_What is required_.
Search the entries below for the word "none" and copy every line where it appears.

_Records shown_.
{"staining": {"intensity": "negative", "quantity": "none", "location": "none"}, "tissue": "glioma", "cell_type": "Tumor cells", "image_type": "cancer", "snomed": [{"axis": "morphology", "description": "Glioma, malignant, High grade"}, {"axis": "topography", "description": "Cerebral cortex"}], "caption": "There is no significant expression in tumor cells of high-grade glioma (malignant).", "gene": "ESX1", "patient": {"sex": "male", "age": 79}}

...

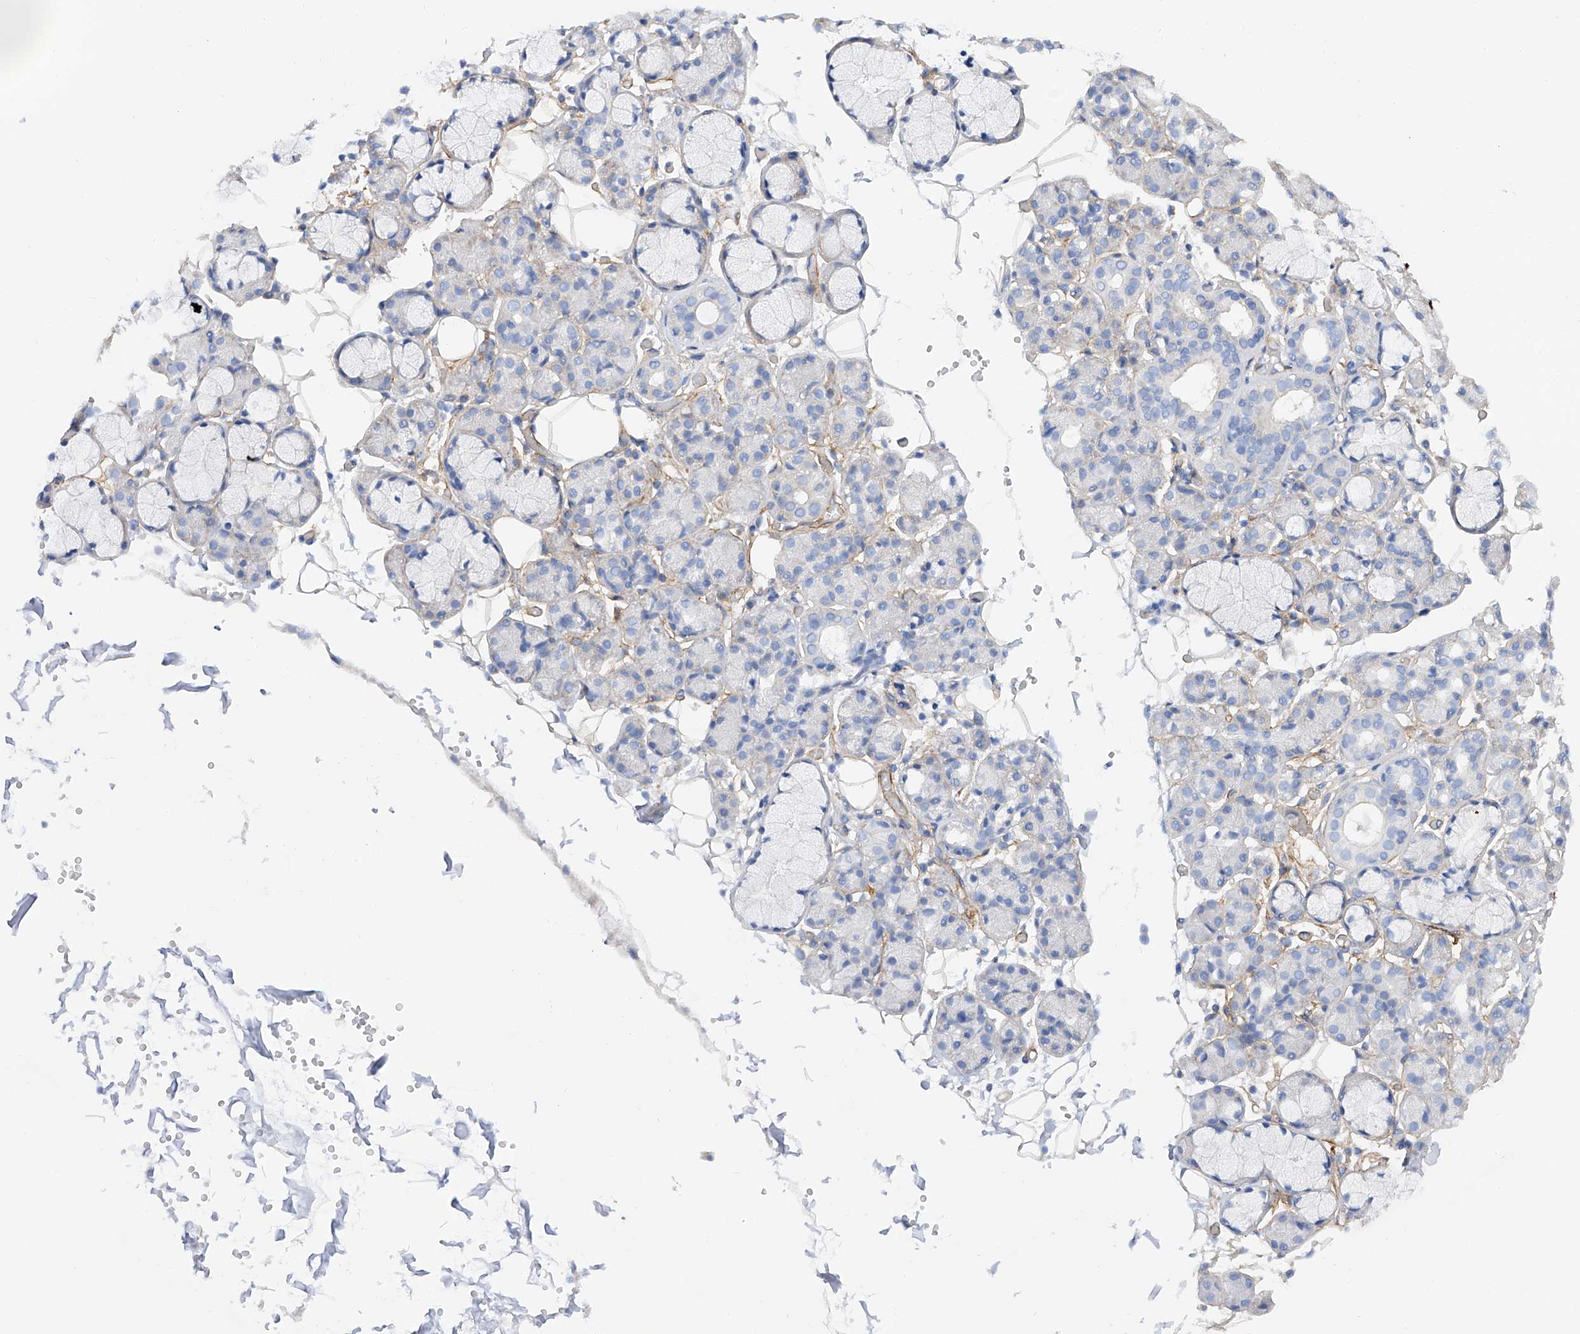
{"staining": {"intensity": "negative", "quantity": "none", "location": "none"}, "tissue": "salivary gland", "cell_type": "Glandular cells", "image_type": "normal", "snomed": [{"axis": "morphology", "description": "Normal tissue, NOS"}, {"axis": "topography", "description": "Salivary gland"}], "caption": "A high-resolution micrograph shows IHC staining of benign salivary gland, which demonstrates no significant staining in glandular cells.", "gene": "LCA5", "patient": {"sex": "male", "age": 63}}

...

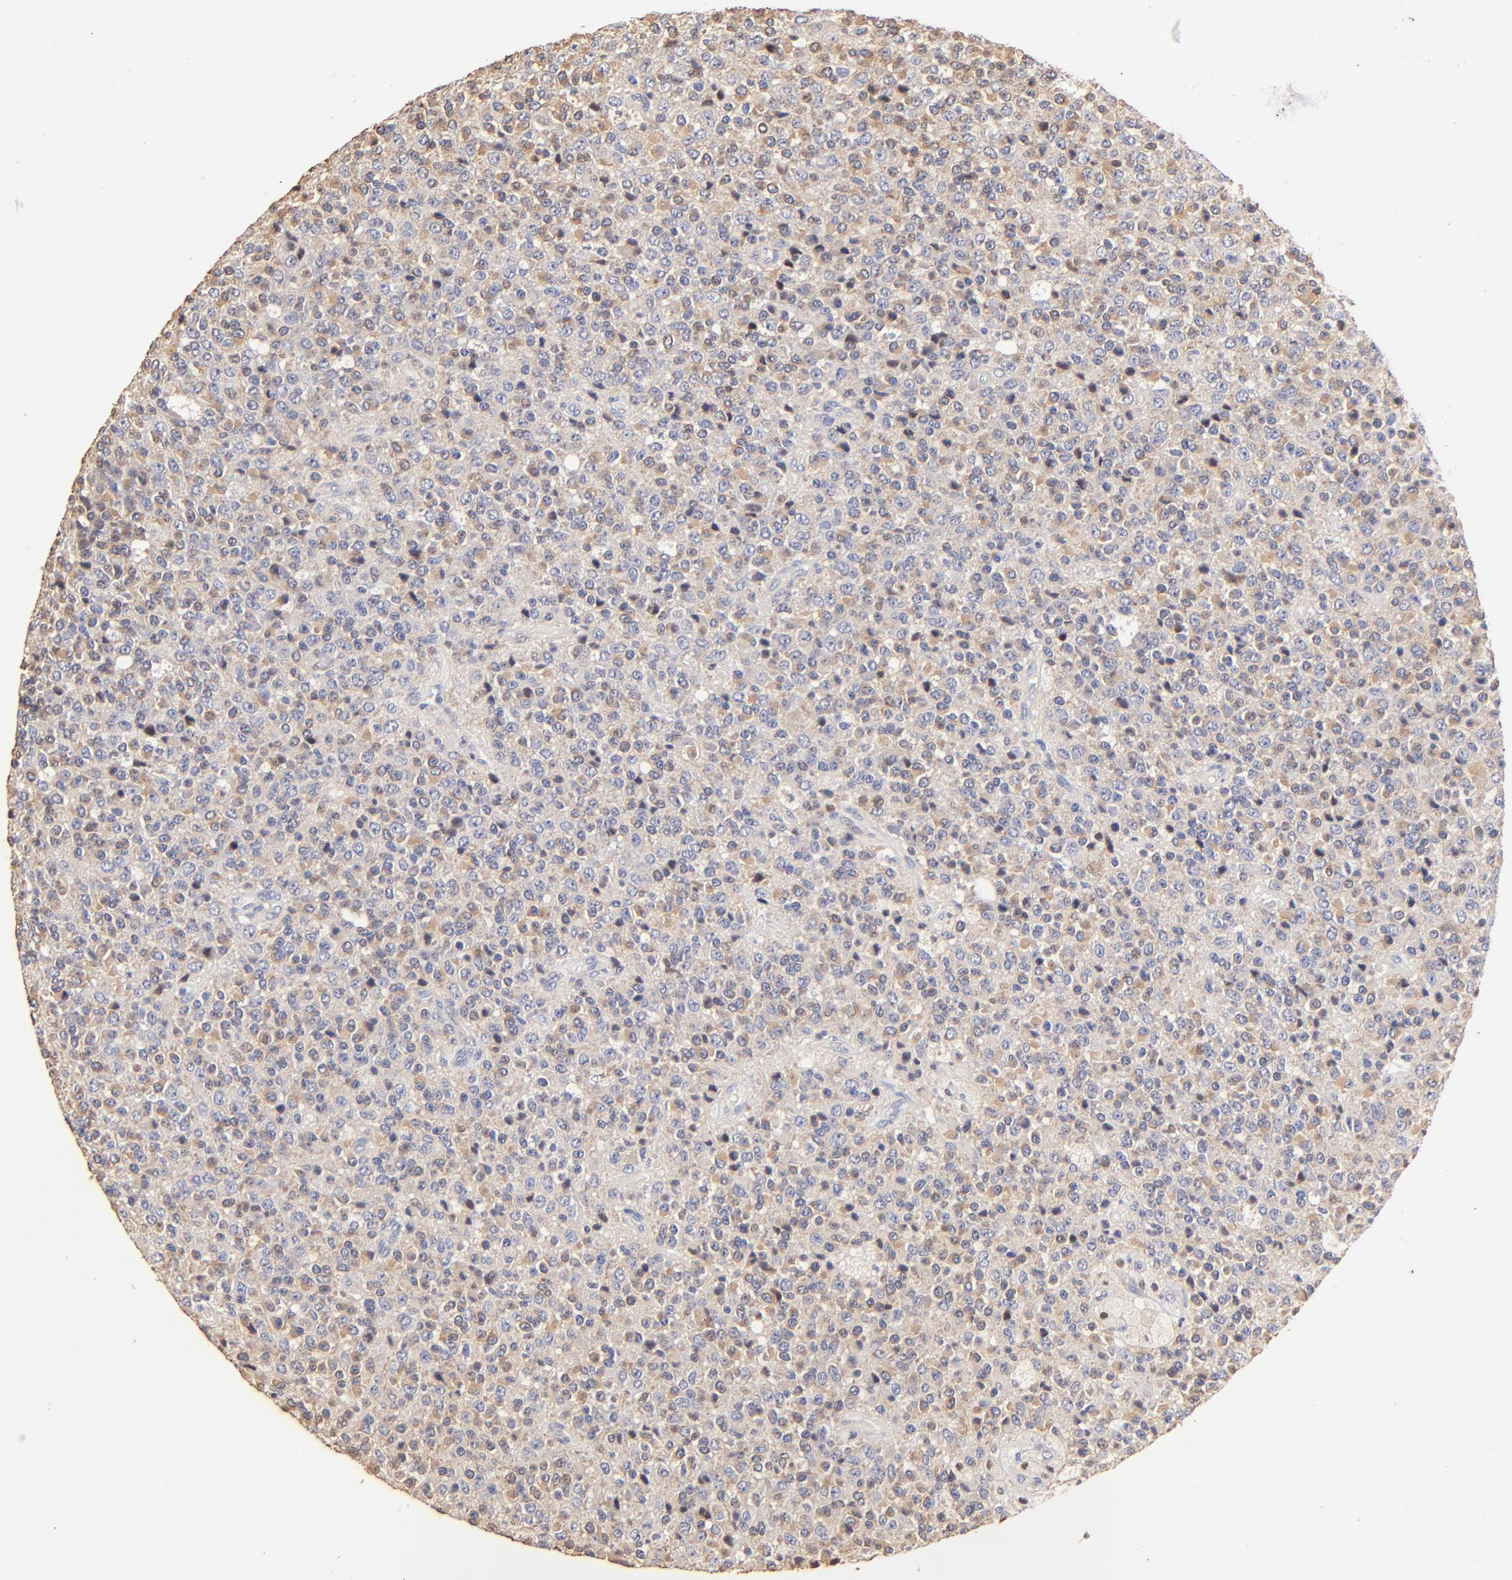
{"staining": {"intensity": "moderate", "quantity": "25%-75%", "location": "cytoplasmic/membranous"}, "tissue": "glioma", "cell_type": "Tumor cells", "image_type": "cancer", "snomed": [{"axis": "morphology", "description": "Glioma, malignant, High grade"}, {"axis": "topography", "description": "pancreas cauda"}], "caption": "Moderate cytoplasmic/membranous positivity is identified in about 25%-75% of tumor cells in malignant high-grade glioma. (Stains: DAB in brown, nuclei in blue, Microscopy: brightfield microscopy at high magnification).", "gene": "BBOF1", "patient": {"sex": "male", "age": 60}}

_Written answer_.
{"staining": {"intensity": "negative", "quantity": "none", "location": "none"}, "tissue": "glioma", "cell_type": "Tumor cells", "image_type": "cancer", "snomed": [{"axis": "morphology", "description": "Glioma, malignant, High grade"}, {"axis": "topography", "description": "Cerebral cortex"}], "caption": "There is no significant expression in tumor cells of high-grade glioma (malignant).", "gene": "ESX1", "patient": {"sex": "male", "age": 79}}
{"staining": {"intensity": "negative", "quantity": "none", "location": "none"}, "tissue": "salivary gland", "cell_type": "Glandular cells", "image_type": "normal", "snomed": [{"axis": "morphology", "description": "Normal tissue, NOS"}, {"axis": "topography", "description": "Salivary gland"}], "caption": "A high-resolution micrograph shows IHC staining of benign salivary gland, which demonstrates no significant staining in glandular cells.", "gene": "LCA5", "patient": {"sex": "male", "age": 63}}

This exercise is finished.